* [WORK TO BE COMPLETED]: Return every line of the items below that contains the string "Τρόποι".

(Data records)
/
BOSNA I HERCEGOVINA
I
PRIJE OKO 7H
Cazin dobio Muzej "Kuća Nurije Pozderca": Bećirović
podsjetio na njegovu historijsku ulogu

---

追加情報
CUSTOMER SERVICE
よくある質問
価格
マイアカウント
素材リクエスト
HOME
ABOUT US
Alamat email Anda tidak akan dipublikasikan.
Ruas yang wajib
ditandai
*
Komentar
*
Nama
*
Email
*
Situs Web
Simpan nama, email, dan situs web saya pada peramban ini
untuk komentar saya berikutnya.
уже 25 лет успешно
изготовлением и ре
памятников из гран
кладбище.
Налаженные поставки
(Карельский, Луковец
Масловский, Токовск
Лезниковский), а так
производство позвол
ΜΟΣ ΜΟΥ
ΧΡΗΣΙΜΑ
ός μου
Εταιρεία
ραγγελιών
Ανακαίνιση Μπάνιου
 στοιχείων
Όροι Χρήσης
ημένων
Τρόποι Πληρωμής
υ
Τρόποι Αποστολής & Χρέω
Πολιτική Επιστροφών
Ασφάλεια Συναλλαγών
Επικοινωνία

* [OUTPUT]:
Τρόποι Πληρωμής
Τρόποι Αποστολής & Χρέω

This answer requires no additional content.